### Data section
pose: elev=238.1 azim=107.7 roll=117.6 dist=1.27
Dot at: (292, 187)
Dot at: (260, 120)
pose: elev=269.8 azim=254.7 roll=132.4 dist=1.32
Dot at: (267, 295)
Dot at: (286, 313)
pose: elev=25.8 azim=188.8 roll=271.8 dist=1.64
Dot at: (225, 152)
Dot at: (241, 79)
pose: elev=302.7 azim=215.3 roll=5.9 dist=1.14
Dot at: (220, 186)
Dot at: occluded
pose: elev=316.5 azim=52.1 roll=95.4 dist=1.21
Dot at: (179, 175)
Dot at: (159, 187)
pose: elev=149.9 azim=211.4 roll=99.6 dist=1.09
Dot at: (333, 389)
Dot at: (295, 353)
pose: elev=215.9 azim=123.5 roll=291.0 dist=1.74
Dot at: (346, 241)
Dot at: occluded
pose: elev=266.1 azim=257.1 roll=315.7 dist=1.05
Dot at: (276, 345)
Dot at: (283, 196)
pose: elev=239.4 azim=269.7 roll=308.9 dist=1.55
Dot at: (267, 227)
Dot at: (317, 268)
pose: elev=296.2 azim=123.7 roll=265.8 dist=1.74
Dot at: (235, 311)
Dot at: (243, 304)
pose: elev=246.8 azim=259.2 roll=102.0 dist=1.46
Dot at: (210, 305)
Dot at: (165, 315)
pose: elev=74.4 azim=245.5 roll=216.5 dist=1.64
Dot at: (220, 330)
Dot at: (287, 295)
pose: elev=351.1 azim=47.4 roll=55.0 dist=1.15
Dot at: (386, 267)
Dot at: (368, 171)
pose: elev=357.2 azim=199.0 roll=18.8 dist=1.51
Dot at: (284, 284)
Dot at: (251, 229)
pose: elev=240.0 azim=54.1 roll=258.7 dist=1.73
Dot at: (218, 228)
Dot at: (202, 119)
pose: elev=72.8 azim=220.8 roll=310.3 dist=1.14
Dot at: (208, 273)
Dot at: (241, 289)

### Short problem
Please retype every one of the records above line for line, with no changes to any character and no lines left out.

### The output
pose: elev=238.1 azim=107.7 roll=117.6 dist=1.27
Dot at: (292, 187)
Dot at: (260, 120)
pose: elev=269.8 azim=254.7 roll=132.4 dist=1.32
Dot at: (267, 295)
Dot at: (286, 313)
pose: elev=25.8 azim=188.8 roll=271.8 dist=1.64
Dot at: (225, 152)
Dot at: (241, 79)
pose: elev=302.7 azim=215.3 roll=5.9 dist=1.14
Dot at: (220, 186)
Dot at: occluded
pose: elev=316.5 azim=52.1 roll=95.4 dist=1.21
Dot at: (179, 175)
Dot at: (159, 187)
pose: elev=149.9 azim=211.4 roll=99.6 dist=1.09
Dot at: (333, 389)
Dot at: (295, 353)
pose: elev=215.9 azim=123.5 roll=291.0 dist=1.74
Dot at: (346, 241)
Dot at: occluded
pose: elev=266.1 azim=257.1 roll=315.7 dist=1.05
Dot at: (276, 345)
Dot at: (283, 196)
pose: elev=239.4 azim=269.7 roll=308.9 dist=1.55
Dot at: (267, 227)
Dot at: (317, 268)
pose: elev=296.2 azim=123.7 roll=265.8 dist=1.74
Dot at: (235, 311)
Dot at: (243, 304)
pose: elev=246.8 azim=259.2 roll=102.0 dist=1.46
Dot at: (210, 305)
Dot at: (165, 315)
pose: elev=74.4 azim=245.5 roll=216.5 dist=1.64
Dot at: (220, 330)
Dot at: (287, 295)
pose: elev=351.1 azim=47.4 roll=55.0 dist=1.15
Dot at: (386, 267)
Dot at: (368, 171)
pose: elev=357.2 azim=199.0 roll=18.8 dist=1.51
Dot at: (284, 284)
Dot at: (251, 229)
pose: elev=240.0 azim=54.1 roll=258.7 dist=1.73
Dot at: (218, 228)
Dot at: (202, 119)
pose: elev=72.8 azim=220.8 roll=310.3 dist=1.14
Dot at: (208, 273)
Dot at: (241, 289)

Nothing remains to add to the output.